Côte d'Ivoire et Afrique occidentale
Soupçon de déstabilisation de l’État déjoué au Burkina Faso

Quinze personnes interpellées après une vague d’arrestations lancée par les autorités qui justifie l’opération en s’exprimant sur « projet de déstabilisation des institutions de la République ». 

Le mardi 11 janvier le parquet militaire a annoncé l’arrestation de plusieurs militaires soupçonnés de préparer un « projet de déstabilisation des institutions de la République ». Ce sont quinze personnes qui ont été interpellées, « deux officiers, sept sous-officiers, un militaire du rang et cinq civils », a annoncé Aimé Barthélémy Simporé, le ministre des armées. Les arrestations font suite à une « dénonciation d’un membre de la bande ». Deux civils et un militaire ont été relaxés à l’issue des premières auditions alors que l’on compte douze personnes toujours en détention préventive. Et ce « pour les besoins de l’enquête ».

Au Burkina Faso, les rumeurs de coup d’État courent depuis longtemps déjà tant le climat est délétère. Déjà en novembre 2021, le pays faisait face à une série de manifestations contre les autorités. La population montre des signes d’exaspération, tant constat est fait de l’aggravation des violences dans le pays.
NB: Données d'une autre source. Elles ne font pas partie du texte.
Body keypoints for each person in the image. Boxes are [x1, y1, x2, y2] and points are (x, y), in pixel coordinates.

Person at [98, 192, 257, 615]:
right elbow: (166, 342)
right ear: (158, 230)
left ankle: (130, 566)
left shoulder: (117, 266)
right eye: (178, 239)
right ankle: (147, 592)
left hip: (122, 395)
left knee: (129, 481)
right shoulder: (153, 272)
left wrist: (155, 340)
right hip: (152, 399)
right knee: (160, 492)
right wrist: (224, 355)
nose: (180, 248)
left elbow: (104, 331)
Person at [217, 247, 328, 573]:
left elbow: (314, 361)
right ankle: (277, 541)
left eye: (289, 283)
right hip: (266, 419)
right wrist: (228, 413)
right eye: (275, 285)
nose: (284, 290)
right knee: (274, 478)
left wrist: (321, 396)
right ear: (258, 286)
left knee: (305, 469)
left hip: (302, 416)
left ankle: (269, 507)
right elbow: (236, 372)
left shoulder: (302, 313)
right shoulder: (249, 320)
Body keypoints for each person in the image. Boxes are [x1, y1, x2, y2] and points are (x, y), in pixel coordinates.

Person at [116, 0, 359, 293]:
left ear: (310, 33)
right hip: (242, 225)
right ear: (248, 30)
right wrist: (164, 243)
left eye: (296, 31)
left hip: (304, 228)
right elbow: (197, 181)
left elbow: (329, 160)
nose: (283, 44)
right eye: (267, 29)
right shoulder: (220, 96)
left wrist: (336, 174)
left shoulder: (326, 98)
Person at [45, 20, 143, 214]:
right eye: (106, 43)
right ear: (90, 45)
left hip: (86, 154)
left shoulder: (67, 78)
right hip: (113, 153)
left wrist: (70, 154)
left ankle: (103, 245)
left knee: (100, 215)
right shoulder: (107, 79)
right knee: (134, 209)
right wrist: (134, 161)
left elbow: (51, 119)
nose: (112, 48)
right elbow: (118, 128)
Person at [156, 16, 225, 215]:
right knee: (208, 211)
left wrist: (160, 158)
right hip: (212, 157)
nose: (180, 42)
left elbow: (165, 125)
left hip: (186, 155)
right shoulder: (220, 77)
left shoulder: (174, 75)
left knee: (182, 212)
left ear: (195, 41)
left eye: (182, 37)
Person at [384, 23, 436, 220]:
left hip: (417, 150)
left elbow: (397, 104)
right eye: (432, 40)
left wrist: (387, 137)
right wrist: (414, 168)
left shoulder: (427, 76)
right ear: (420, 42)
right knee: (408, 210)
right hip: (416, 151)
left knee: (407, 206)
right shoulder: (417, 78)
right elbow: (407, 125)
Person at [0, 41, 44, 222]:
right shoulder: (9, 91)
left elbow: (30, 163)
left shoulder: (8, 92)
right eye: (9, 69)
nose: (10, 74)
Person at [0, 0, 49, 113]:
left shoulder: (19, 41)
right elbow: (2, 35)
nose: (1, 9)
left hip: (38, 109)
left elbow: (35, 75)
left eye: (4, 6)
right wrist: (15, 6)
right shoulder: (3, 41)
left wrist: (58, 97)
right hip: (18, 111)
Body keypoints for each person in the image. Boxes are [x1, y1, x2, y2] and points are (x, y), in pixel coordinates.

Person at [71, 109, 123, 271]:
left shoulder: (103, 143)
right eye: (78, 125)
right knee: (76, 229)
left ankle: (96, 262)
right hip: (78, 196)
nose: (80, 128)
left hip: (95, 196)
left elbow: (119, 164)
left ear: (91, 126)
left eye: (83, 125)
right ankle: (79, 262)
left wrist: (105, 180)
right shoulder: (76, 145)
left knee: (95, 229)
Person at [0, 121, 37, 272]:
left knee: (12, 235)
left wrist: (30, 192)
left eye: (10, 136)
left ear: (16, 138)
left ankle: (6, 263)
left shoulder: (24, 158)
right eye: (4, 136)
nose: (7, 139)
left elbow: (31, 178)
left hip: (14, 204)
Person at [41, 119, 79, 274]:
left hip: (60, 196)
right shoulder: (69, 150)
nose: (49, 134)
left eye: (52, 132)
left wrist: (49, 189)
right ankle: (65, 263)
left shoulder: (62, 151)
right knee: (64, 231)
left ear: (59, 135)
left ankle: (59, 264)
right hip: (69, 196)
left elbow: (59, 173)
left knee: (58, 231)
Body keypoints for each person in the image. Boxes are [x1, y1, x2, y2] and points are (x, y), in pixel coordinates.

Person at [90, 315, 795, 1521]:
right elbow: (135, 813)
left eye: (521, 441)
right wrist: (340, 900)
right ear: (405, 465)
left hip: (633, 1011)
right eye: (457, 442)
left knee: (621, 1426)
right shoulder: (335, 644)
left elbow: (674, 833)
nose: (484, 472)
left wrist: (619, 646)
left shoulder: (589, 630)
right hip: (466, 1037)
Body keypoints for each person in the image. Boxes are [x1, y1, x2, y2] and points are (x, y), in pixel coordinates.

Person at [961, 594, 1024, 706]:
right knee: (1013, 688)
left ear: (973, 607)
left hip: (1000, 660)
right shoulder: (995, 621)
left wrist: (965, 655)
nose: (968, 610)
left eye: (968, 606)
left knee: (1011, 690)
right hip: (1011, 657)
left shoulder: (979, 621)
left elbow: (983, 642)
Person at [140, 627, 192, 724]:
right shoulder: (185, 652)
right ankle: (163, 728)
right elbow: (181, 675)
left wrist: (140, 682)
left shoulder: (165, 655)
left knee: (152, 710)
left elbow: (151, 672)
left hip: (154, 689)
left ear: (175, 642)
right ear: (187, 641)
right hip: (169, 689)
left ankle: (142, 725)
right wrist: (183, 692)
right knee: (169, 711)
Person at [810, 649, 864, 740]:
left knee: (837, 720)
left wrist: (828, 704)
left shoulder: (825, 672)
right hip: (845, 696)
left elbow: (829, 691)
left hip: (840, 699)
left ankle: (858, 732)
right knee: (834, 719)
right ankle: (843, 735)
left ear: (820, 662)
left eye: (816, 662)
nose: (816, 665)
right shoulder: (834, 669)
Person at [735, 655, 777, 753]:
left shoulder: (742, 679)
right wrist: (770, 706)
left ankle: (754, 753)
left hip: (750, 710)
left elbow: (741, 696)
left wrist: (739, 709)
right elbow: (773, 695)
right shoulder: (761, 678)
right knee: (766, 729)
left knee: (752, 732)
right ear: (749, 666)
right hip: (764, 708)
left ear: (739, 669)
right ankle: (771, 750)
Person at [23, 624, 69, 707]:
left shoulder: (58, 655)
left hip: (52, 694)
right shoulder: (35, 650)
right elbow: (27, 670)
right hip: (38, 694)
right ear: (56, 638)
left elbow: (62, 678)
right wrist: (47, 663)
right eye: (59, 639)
Aussi une nouvelle marche est prévue le 22 janvier dans la capitale, Ouagadougou. Alors que

Parmi les militaires arrêtés, apparaît le nom du « plus haut gradé » d’entre eux, le lieutenant-colonel Emmanuel Zoungrana. Celui-ci était le chef de corps du 12e régiment d’infanterie commando, situé à Ouahigouya, dans le nord du pays. Emmanuel Zoungrana avait été relevé de son poste en décembre et attendait d’être réaffecté, suite de l’attaque d’un détachement militaire à Inata, dans le Nord, mi-novembre. L’attaque avait officiellement fait cinquante-sept morts.
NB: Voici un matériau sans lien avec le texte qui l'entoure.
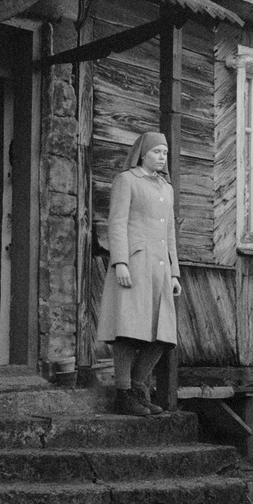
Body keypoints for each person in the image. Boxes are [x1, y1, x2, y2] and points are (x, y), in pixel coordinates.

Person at [96, 131, 182, 416]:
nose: (161, 157)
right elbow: (117, 223)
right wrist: (120, 262)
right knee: (128, 331)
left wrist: (174, 274)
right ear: (143, 153)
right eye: (157, 152)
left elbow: (170, 233)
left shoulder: (166, 188)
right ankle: (123, 394)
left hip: (160, 270)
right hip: (134, 265)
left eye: (165, 153)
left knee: (162, 336)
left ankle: (136, 387)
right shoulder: (127, 180)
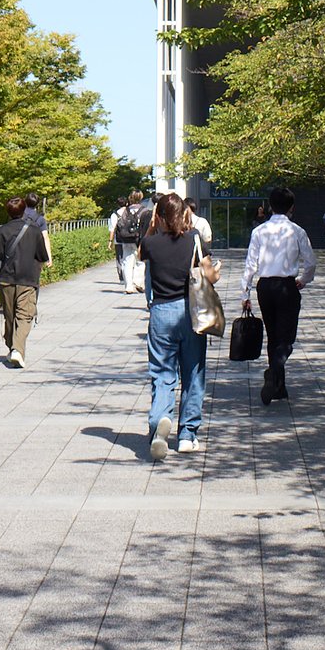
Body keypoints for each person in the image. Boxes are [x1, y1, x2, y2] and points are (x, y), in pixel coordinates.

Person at [137, 192, 211, 460]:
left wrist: (153, 225)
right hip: (190, 311)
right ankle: (187, 435)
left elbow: (140, 253)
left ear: (158, 216)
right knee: (193, 372)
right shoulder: (193, 239)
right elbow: (208, 272)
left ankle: (160, 421)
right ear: (184, 214)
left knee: (162, 373)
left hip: (161, 312)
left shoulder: (150, 243)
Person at [240, 186, 317, 404]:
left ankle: (278, 386)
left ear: (270, 206)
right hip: (287, 286)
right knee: (287, 339)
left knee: (273, 335)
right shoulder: (297, 231)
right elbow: (311, 262)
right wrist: (304, 279)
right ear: (292, 207)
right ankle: (274, 371)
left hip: (264, 286)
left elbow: (250, 264)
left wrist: (245, 293)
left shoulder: (259, 231)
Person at [0, 195, 51, 368]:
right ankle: (17, 350)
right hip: (28, 278)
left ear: (8, 212)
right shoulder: (34, 230)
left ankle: (12, 347)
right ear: (24, 209)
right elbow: (42, 255)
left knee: (9, 315)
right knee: (25, 315)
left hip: (6, 278)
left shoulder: (0, 231)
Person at [112, 190, 150, 293]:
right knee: (140, 261)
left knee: (127, 262)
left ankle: (128, 286)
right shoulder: (145, 211)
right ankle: (138, 282)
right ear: (141, 198)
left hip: (126, 238)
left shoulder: (125, 211)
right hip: (139, 239)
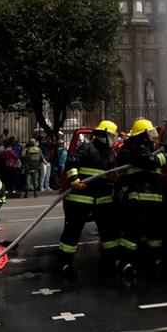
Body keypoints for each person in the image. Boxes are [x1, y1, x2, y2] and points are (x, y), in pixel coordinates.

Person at [58, 120, 119, 280]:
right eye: (112, 136)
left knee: (109, 234)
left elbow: (113, 174)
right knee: (72, 233)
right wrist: (74, 180)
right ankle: (65, 264)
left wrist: (114, 177)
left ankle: (110, 262)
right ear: (104, 135)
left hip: (102, 201)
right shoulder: (87, 147)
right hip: (80, 200)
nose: (114, 139)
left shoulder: (111, 154)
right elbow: (71, 164)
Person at [115, 119, 167, 281]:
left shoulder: (148, 149)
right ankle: (124, 263)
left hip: (153, 199)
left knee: (154, 233)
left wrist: (166, 150)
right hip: (136, 199)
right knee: (132, 232)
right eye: (150, 133)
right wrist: (165, 155)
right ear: (142, 135)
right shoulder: (131, 150)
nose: (153, 136)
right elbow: (150, 162)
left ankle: (154, 261)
Au sein des rangs de l’armée, le mécontentement ne cesse de grandir depuis le drame d’Inata. En effet cette attaque avait permis de révéler les dysfonctionnements dans le ravitaillement alimentaire et logistique des forces de sécurité déployées sur le terrain. Déjà avant l’attaque, le chef du détachement informé sa hiérarchie, rapportant manquer de nourriture au point d’être obligé de chasser en attendant la relève.

Le 27 novembre, des milliers de personnes avaient manifesté dans plusieurs villes du pays pour dénoncer l’ « incapacité » du pouvoir à endiguer les violences et pour exiger la démission du chef de l’Etat. Pour la première fois dans le pays, le gouvernement burkinabé avait suspendu l’accès à l’Internet mobile pendant huit jours, pour des « raisons de sécurité ».

En réponse à la colère des populations, le président, Roch Marc Christian Kaboré, a annoncé une série de limogeages au sein de l’armée et nommé un nouveau premier ministre.

La veille des arrestations, la connexion Internet avait été rompue près de quinze heures, selon l’ONG NetBlocks, sans que l’on en sache la raison. En l’attente des avancées de l’enquête, les spéculations vont bon train sans que l’on sache les motivations réelles des pseudo-putschistes.